■ **Dataset excerpts**

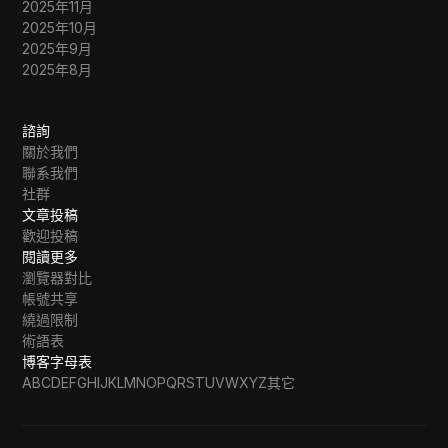
2025年11月
2025年10月
2025年9月
2025年8月
諮詢
關於我們
聯系我們
社群
文章投稿
歡迎投稿
閱讀更多
瀏覽器對比
帳號共享
繞過限制
術語表
博客字母表
A
B
C
D
E
F
G
H
I
J
K
L
M
N
O
P
Q
R
S
T
U
V
W
X
Y
Z
其它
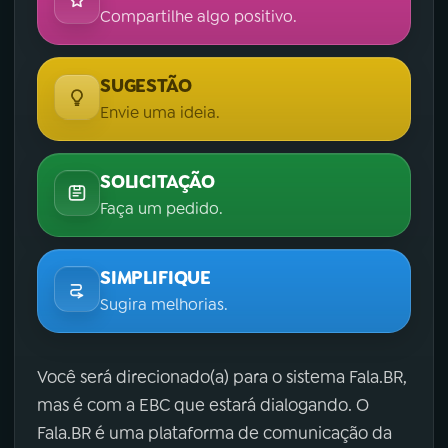
Compartilhe algo positivo.
SUGESTÃO
Envie uma ideia.
SOLICITAÇÃO
Faça um pedido.
SIMPLIFIQUE
Sugira melhorias.
Você será direcionado(a) para o sistema Fala.BR,
mas é com a EBC que estará dialogando. O
Fala.BR é uma plataforma de comunicação da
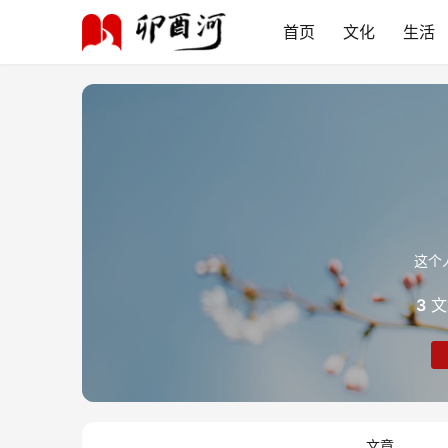
首页
文化
生活
这个
3
文
文章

■ **What is expected**
Render the text read from all four items as a Markdown table with the columns Row and Line: number each non-blank line in order and put that line in Line. Leave the pictures and any blank lines out.

■ **Your response**
| Row | Line |
|---|---|
| 1 | 2025年11月 |
| 2 | 2025年10月 |
| 3 | 2025年9月 |
| 4 | 2025年8月 |
| 5 | 諮詢 |
| 6 | 關於我們 |
| 7 | 聯系我們 |
| 8 | 社群 |
| 9 | 文章投稿 |
| 10 | 歡迎投稿 |
| 11 | 閱讀更多 |
| 12 | 瀏覽器對比 |
| 13 | 帳號共享 |
| 14 | 繞過限制 |
| 15 | 術語表 |
| 16 | 博客字母表 |
| 17 | A |
| 18 | B |
| 19 | C |
| 20 | D |
| 21 | E |
| 22 | F |
| 23 | G |
| 24 | H |
| 25 | I |
| 26 | J |
| 27 | K |
| 28 | L |
| 29 | M |
| 30 | N |
| 31 | O |
| 32 | P |
| 33 | Q |
| 34 | R |
| 35 | S |
| 36 | T |
| 37 | U |
| 38 | V |
| 39 | W |
| 40 | X |
| 41 | Y |
| 42 | Z |
| 43 | 其它 |
| 44 | Compartilhe algo positivo. |
| 45 | SUGESTÃO |
| 46 | Envie uma ideia. |
| 47 | SOLICITAÇÃO |
| 48 | Faça um pedido. |
| 49 | SIMPLIFIQUE |
| 50 | Sugira melhorias. |
| 51 | Você será direcionado(a) para o sistema Fala.BR, |
| 52 | mas é com a EBC que estará dialogando. O |
| 53 | Fala.BR é uma plataforma de comunicação da |
| 54 | 首页 |
| 55 | 文化 |
| 56 | 生活 |
| 57 | 这个 |
| 58 | 3 |
| 59 | 文 |
| 60 | 文章 |